Commanders and leaders
- Frederick II of Babenberg †: Béla IV of the House of Árpád Roland I Rátót

Strength
- Fewer than the Hungarians: Greater than the Austrians

Casualties and losses
- Unknown: Unknown

= Battle of the Leitha River =

Battle in 1246 in Europe

The Battle of the Leitha River was fought on 15 June 1246 near the banks of the Leitha river between the forces of the King Béla IV of Hungary and Duke Frederick II of Austria. The Hungarian army was routed, but Duke Frederick was killed, ending Austrian claims to the western counties of Hungary. Its exact location is unknown; according to the description delivered by contemporary minnesinger Ulrich von Liechtenstein the battlefield may have been between the towns of Ebenfurth and Neufeld.

Towards the end of the tenth century, in the reign of Géza, the River Leitha came to be seen as the boundary between Hungary and the German lands. The territories west of the Leitha were incorporated as the March of Styria into the Holy Roman Empire. In 1180 Emperor Frederick Barbarossa raised the Styrian lands to a duchy, which in 1192 was acquired by the Austrian dukes from the House of Babenberg.

Since 1241 the Hungarian kingdom suffered heavy losses in the course of the Mongol invasion of Europe, culminating in the disastrous Battle of Mohi. The Babenberg duke Frederick II, haughty and overambitious, made use of this weakness, attacked Hungary and claimed the western comitati of Moson, Sopron and Vas.
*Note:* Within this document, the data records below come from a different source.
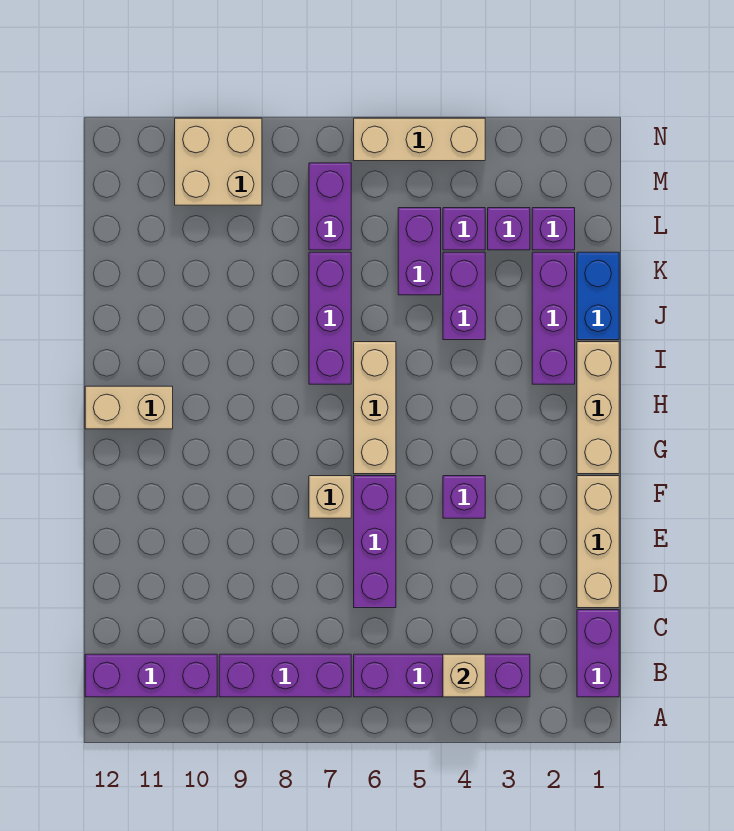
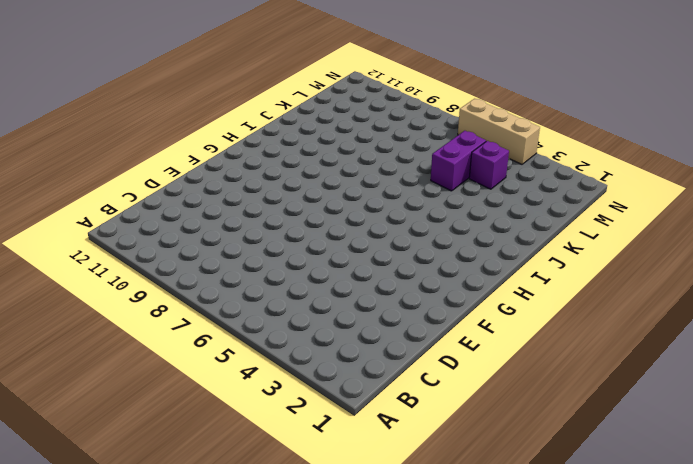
none -> purple 1x2 brick [577,610,619,697]
none -> purple 1x4 brick [354,654,530,697]
none -> purple 1x3 brick [219,654,351,697]

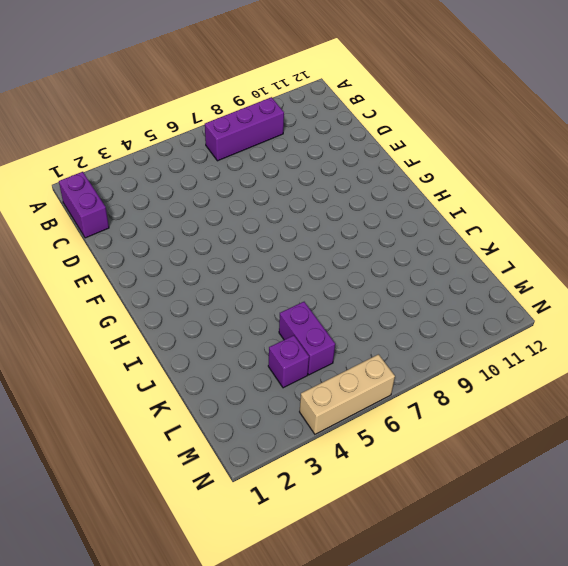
none -> purple 1x4 brick [354,654,530,697]
none -> purple 1x3 brick [85,654,217,697]
none -> tan 1x3 brick [577,476,619,608]

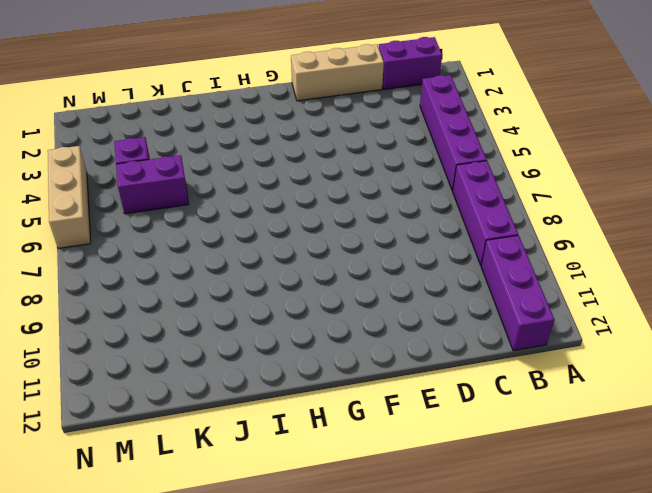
none -> purple 1x3 brick [354,476,396,608]
none -> purple 1x1 brick [443,476,485,518]
none -> tan 1x1 brick [309,476,351,518]

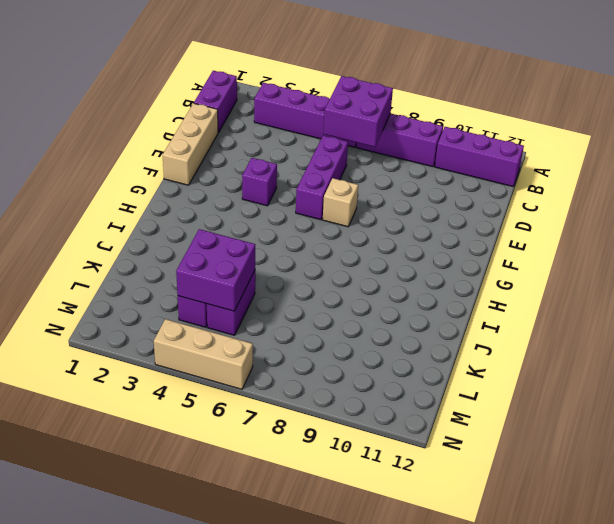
purple 2x2 brick [323,76,393,147] -> none
purple 2x2 brick [176,229,255,311] -> none
none -> tan 1x3 brick [577,342,619,474]
none -> tan 1x3 brick [354,342,396,474]
none -> tan 1x2 brick [85,386,173,429]

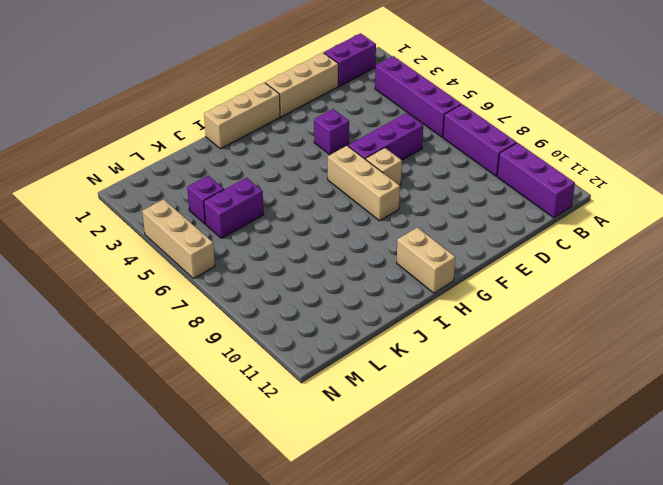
tan 1x3 brick [328,146,400,221] -> tan 1x3 brick turned to [354,342,396,474]
none -> purple 1x3 brick [532,252,575,384]
none -> purple 1x3 brick [309,252,351,384]
none -> blue 1x2 brick [577,252,619,340]

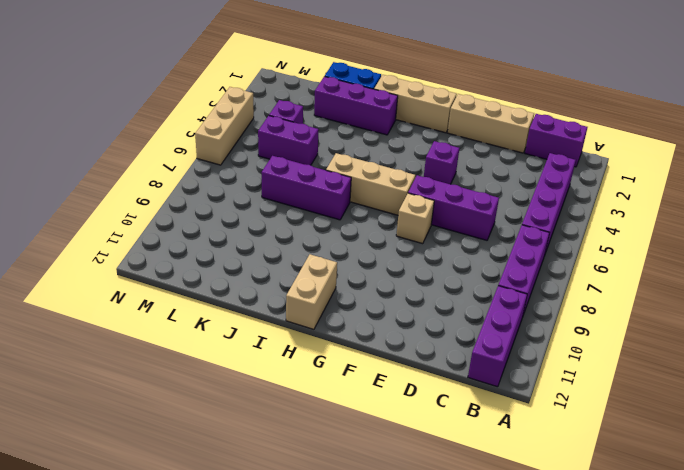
none -> purple 1x2 brick [443,252,485,340]
none -> purple 1x1 brick [532,208,575,250]
none -> purple 1x1 brick [488,208,530,250]

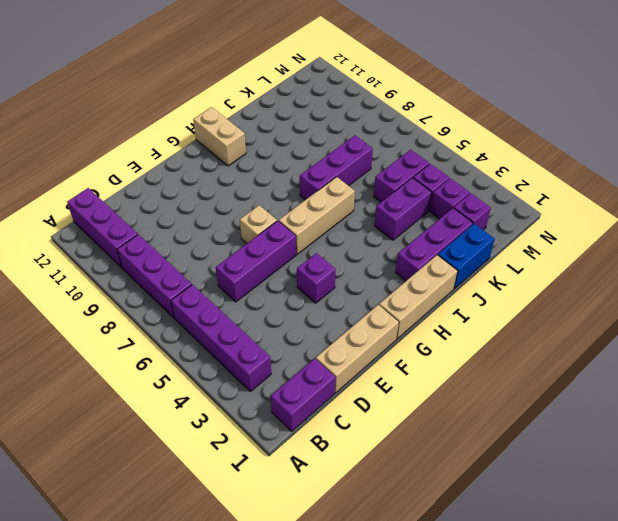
none -> purple 1x2 brick [309,163,351,250]
none -> tan 2x2 brick [175,118,262,205]
none -> tan 1x3 brick [354,118,485,161]

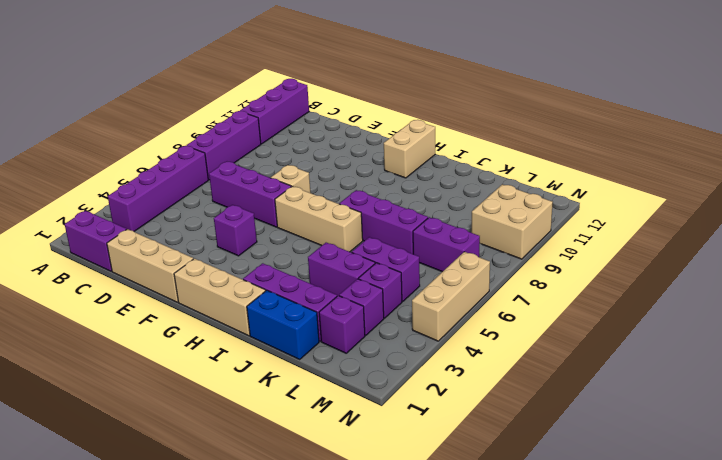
none -> tan 1x1 brick [443,654,485,697]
The Hungarian King Béla IV of the House of Árpád however was able to make a stand against the Austrian invasion: Supported by the liensmen of his son-in-law Prince Rostislav Mikhailovich he gathered his troops and marched against Frederick's forces, which were challenged at the Leitha and the Duke himself was killed on the battlefield.
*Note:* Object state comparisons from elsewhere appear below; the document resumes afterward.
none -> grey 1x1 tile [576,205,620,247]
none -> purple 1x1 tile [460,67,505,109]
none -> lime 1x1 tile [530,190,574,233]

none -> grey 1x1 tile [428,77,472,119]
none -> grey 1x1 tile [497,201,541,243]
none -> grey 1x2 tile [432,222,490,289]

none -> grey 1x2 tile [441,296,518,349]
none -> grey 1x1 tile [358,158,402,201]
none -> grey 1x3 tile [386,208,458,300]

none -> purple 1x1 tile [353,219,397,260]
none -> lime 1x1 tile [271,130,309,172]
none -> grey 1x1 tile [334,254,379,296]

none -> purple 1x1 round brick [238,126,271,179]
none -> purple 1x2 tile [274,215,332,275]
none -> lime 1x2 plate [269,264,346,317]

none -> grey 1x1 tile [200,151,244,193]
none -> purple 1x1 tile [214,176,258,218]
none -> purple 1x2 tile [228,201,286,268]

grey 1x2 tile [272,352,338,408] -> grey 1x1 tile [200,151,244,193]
The battle marked the end of the ruling House of Babenberg and sparked another conflict, the War of the Babenberg Succession over the vacated Imperial fiefs of Austria and Styria between Árpád Hungary and the Bohemian king Ottokar II, leading to the Battle of Kressenbrunn in 1260 and the Battle on the Marchfeld in 1278. The Leitha river remained the borderline between Austria and Hungary (Cis- and Transleithania) until 1918.